(PASSAGE TO READ begins)
So let’s say you’re a new Tesla CyberTruck owner and you have every intent to use your audaciously brutalist-styled EV as the automaker has confidently advertised: off city streets and out across the great outdoors in search for adventure. If so, you might want to start budgeting as the CyberTruck will soon have a capable camping companion in the form of the $175,000 Living Vehicle CyberTrailer.
We can only imagine what the CyberTrailer interior will look like since Living Vehicle has yet to share a peek, but the camper in all likelihood will share more than a passing semblance to the brand’s HD24 trailer’s layout noting their similarity.
Living Vehicle released only a handful of preview exterior shots of the aerodynamic CyberTrailer luxury camper ahead of its eventual official launch, but it’s enough to surmise the trailer will share a similar, though not perfectly aligned, roofline resembling the EV truck’s sharply divisive profile. The Living Vehicle trailer’s roofline is less severely angled than the CyberTruck’s steeper windshield, but visually the effect results in a complementary pairing. In all likelihood, the angles reflect a balancing act required to improve the aerodynamics of a large and heavy trailer while leaving enough headspace for occupants within. Tesla claimed the CyberTruck’s drag coefficient figure would deliver an impressive 0.34, and that number was mostly validated in recent wind tunnel testing (the boxy behemoth produced an impressive drag coefficient of 0.384). Add a trailer in tow, and that number will surely change. Suffice to say, it will be interesting to see how that number is affected once the CyberTrailer’s specs are finalized.
(PASSAGE TO READ ends)
(DATA EXCERPTS begins)
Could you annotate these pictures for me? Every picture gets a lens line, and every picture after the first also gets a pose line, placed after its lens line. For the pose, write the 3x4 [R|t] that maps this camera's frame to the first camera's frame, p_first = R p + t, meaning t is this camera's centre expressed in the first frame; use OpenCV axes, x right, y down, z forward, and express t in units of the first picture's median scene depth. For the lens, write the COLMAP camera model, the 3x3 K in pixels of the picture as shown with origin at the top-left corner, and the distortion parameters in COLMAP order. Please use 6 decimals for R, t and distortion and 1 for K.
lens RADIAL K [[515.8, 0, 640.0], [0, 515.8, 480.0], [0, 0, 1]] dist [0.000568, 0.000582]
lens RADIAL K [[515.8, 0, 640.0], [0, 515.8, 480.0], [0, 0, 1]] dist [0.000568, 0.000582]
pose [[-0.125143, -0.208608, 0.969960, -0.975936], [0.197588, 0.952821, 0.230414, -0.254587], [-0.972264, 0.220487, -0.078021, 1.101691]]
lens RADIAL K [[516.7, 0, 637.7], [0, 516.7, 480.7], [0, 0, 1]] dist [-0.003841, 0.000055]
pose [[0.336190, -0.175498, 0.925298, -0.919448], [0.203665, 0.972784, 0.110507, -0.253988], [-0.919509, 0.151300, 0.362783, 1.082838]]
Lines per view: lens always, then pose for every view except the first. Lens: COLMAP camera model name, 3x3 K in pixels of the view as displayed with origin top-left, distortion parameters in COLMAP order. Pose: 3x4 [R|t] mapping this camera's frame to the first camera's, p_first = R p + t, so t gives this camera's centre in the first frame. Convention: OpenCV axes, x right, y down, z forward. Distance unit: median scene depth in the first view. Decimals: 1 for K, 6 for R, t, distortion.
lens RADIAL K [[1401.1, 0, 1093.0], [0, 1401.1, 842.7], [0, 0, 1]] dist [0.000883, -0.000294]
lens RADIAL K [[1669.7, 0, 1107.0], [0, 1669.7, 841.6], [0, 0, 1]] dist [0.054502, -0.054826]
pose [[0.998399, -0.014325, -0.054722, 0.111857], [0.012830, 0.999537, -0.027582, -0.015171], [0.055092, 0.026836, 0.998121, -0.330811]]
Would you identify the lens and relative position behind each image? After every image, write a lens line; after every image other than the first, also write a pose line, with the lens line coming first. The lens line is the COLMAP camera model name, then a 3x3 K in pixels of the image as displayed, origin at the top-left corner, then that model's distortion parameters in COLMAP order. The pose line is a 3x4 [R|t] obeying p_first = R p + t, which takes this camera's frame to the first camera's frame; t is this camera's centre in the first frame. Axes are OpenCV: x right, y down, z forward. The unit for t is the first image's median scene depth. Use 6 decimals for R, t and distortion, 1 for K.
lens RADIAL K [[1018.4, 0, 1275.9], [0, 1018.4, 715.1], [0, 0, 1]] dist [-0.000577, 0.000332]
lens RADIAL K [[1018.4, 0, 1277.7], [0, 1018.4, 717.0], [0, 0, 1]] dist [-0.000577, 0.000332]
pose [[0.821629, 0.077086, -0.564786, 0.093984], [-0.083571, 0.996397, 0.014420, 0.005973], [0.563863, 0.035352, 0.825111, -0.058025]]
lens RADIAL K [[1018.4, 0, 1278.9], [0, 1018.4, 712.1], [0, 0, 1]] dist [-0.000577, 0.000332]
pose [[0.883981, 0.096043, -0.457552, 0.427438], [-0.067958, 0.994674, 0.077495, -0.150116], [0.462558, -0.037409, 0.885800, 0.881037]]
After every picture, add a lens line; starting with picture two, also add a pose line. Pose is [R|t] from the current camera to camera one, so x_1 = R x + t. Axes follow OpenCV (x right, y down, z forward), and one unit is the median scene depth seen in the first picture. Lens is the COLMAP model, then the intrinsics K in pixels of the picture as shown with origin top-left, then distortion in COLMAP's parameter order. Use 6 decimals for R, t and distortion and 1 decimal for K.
(DATA EXCERPTS ends)
- REQUIREMENT 1 -
According to the article about the Living Vehicle CyberTrailer, what will the camper cost?
- REQUIREMENT 2 -
Quote the portion of the CyberTrailer article that begins with the words "So let’s say" and ends with "Living Vehicle CyberTrailer.".
- REQUIREMENT 3 -
Write what comes next in the article about the Living Vehicle CyberTrailer, picking up after its final sentence.

- RESPONSE AREA 1 -
$175,000

- RESPONSE AREA 2 -
So let’s say you’re a new Tesla CyberTruck owner and you have every intent to use your audaciously brutalist-styled EV as the automaker has confidently advertised: off city streets and out across the great outdoors in search for adventure. If so, you might want to start budgeting as the CyberTruck will soon have a capable camping companion in the form of the $175,000 Living Vehicle CyberTrailer.

- RESPONSE AREA 3 -
Of course, the California-based luxury RV maker is marketing the CyberTrailer toward the Tesla Cybertruck owner, but the company also make clear their upcoming RV is designed as a truck agnostic option, with Ford F-150 Lightning, Rivian R1T, and other conventional half-ton gas and diesel vehicles all welcome for the long haul.
The obvious allure of the CyberTrailer will be its design. Yet it might be additional pragmatic features like the trailer’s ability to operate off-grid using 100% solar energy, alongside its built-in water extraction system that turns moisture from the air into potable water, that might convince EV drivers to take the plunge.